I remember that lovely quote from Sunny Jim, but I can't remember when he said it. Ah! Google tells me 1976, and that that part of his speech was written by Peter Jay (BBC economics reporter). But would he have said it, if Friedman had taken up engineering instead of economics?

The other quote that comes to mind is Keynes', about monetary policy by the trades unions (ch 17 IIRC, but I've left both my copies of the GT at home).

Nick Rowe,

Peter Jay was one of the voices of monetarism in the UK and a rare example of a left-wing monetarist, so I imagine he wouldn't have said it.

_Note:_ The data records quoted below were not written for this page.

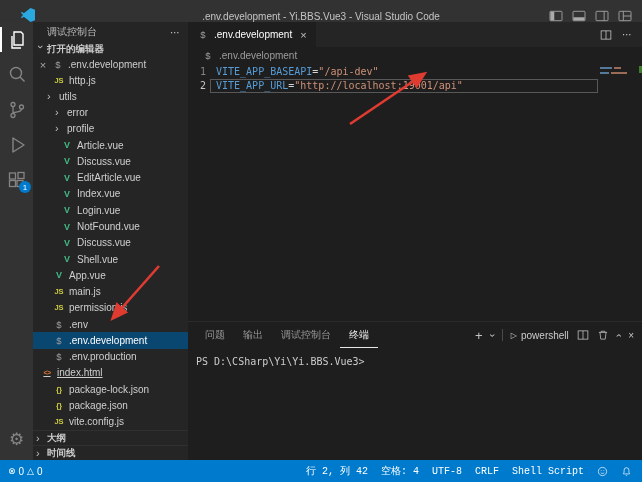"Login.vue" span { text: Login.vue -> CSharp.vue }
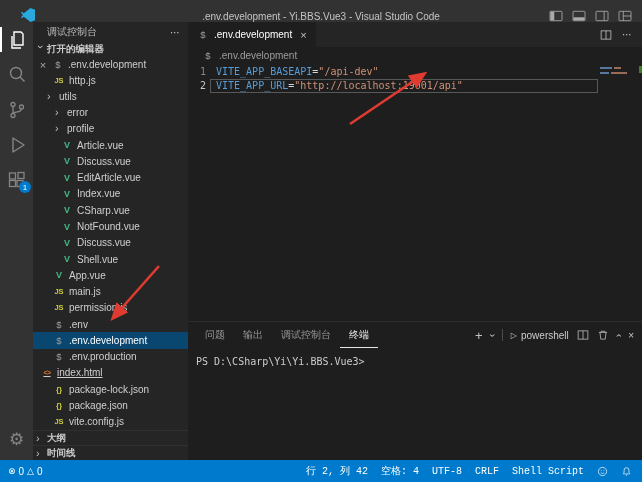".gitignore" div.tree-row { html: none -> <div> <span></span> <span>.gitignore</span> </div> }
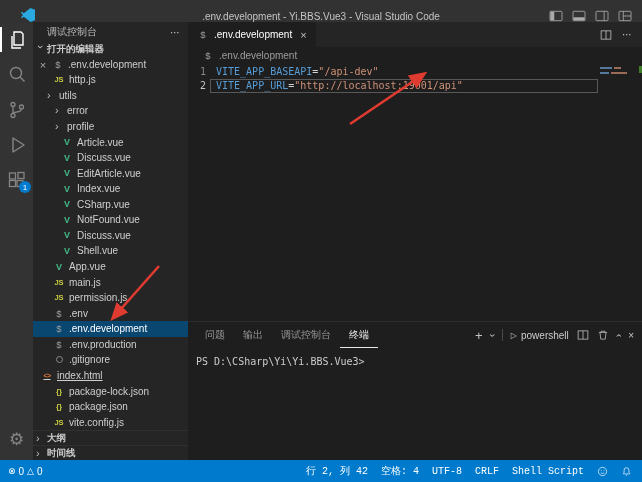"index.html" div.tree-row { padding-left: 8px -> 20px; text-decoration: underline -> none }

However, it's worth stressing that the key battle of the 1970s (especially in the UK) was not Keynesianism vs. monetarism, but cost-push inflation vs. monetarism.

And it's also worth stressing that in the UK "demand" was usually used to refer to RGDP or unemployment, at least in popular discussions. Even the nominal vs. real interest rate distinction was often overlooked.

W. Peden, let's see if I get this right.

How does MSI ALL apply to a CD from a bank?

Too Much Fed,

It depends on the substitutability of a deposit as against currency-


Current accounts, money-market fund accounts, CDs, commercial paper etc. all have some degree of substituability with currency, but not the same degree and not a constant one over time. So a Divisia-type aggregate and a similar standard aggregate may diverge because of changes in the composition of people's money holdings, e.g. a move from non-interest bearing demand deposits to money market funds or time deposits will have a negative affect on the Divisia index (as in the US in the early 1980s) while a shift from savings and time deposits into M1-type money holdings will have an expansionary effect (as in the US in the early 1990s). In such circumstances, broad money Divisia-indexes often tell a story somewhere in between narrow money and broad money.

William A. Barnett is a good person to read for the details, and I recommend his book "Getting it Wrong".